LAWS(DLH)-2005-11-127

SANYUKT NIRMATA Vs. DELHI DEVELOPMENT AUTHORITY

Decided On November 29, 2005
SANYUKT NIRMATA Appellant
V/S
DELHI DEVELOPMENT AUTHORITY Respondents

JUDGEMENT

(1.) The petitioner was awarded the contract by the respondent for construction of MIG Houses in various sectors in Rohini in pursuance to Agreement No. 2/RPD- VI/A/84-85/DDA. Disputes arose between the parties and the petitioner invoked the arbitration clause No. 25 of the General Terms and Conditions of the Agreement. The Engineer-Member, DDA in terms of the letter dated 04.01.1990 appointed Shri A. Shankaran, Additional Director General (Works), CPWD (Retd.) as the Sole Arbitrator, who entered upon reference and made and published the Award dated 28.11.1990. The petitioner filed the present suit under Sections 14 and 17 of the Arbitration Act, 1940 (hereinafter to be referred to as, the said Act ) for directions to respondent No. 2 Arbitrator to file the Award in Court and for making the said Award Rule of the Court. The respondent / DDA filed objections vide IAs No.9003/1991 under Sections 30 and 33 of the said Act.
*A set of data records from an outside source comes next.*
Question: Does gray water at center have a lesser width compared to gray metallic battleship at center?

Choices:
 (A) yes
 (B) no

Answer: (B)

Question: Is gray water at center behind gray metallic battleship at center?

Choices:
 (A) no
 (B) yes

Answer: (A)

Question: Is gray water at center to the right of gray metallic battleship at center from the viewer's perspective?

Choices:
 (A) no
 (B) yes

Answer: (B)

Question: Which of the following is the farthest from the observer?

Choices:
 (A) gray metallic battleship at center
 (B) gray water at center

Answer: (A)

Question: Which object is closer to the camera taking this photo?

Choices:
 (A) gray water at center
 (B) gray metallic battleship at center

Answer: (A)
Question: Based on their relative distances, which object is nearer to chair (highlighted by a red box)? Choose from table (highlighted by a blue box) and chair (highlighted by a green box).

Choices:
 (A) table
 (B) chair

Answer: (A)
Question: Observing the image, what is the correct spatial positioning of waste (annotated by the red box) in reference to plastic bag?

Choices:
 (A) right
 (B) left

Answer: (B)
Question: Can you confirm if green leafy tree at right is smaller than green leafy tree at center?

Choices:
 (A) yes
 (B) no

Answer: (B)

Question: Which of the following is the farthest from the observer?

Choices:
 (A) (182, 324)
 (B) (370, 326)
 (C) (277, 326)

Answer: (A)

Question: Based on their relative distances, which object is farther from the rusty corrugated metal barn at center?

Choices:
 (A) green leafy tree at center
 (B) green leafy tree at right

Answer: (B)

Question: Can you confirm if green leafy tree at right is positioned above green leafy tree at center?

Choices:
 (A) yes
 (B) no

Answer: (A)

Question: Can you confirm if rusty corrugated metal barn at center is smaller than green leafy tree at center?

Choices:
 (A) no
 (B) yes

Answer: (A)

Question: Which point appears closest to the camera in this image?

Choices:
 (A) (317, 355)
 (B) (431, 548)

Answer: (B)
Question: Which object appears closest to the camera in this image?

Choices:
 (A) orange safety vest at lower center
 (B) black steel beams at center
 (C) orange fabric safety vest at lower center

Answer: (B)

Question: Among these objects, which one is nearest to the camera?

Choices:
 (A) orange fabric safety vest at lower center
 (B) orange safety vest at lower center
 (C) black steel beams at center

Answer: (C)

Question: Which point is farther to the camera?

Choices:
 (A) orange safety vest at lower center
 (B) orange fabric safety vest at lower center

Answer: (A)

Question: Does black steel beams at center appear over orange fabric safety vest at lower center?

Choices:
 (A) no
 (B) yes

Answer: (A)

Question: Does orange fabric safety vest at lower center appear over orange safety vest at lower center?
(2.) Learned counsel for the respondent / DDA fairly stated that he would confine his submissions to only those claims which really fall within the purview of Section 30 of the said Act since the objections raised in respect of re-appraisement of facts and evidence on record would not be sustainable. In fact, the Apex Court has observed that in the absence of an award being absurd, reasonableness is not a matter to be considered by the Court as appraisement of evidence by an arbitrator is not ordinarily a matter for the court to re-examine. So long as the view taken by the arbitrator is plausible, though perhaps not the only correct view, the award cannot be examined by the Court. (M/s. Sudarsan Trading Co. v. Govt. of Kerala, AIR 1989 SC 890). It has been once again reiterated in State of U.P. v. Allied Constructions, (2003) 7 SCC 396 : 2003 (3) Arb.LR 106 that Section 30 of the said Act provides for setting aside an award only on the restrictive grounds provided in it and unless one of the conditions mentioned therein is satisfied, an award cannot be set aside. Thus, an error apparent on the face of the record would not imply closer scrutiny on the merits of the documents and material on record.

(3.) Learned counsel for the respondent, however, submitted that the award made in respect of claims No. 2 and 8 proceeds on an erroneous premise that the respondent would not be entitled to claim rebate by reason of delay in payments. Learned counsel submitted that the responsibility was on the petitioner to submit the bills in time and as per clause 7 of the Agreement, payment had to be made within one month of submission of the final bill. It was, thus, submitted that the final bill was never raised.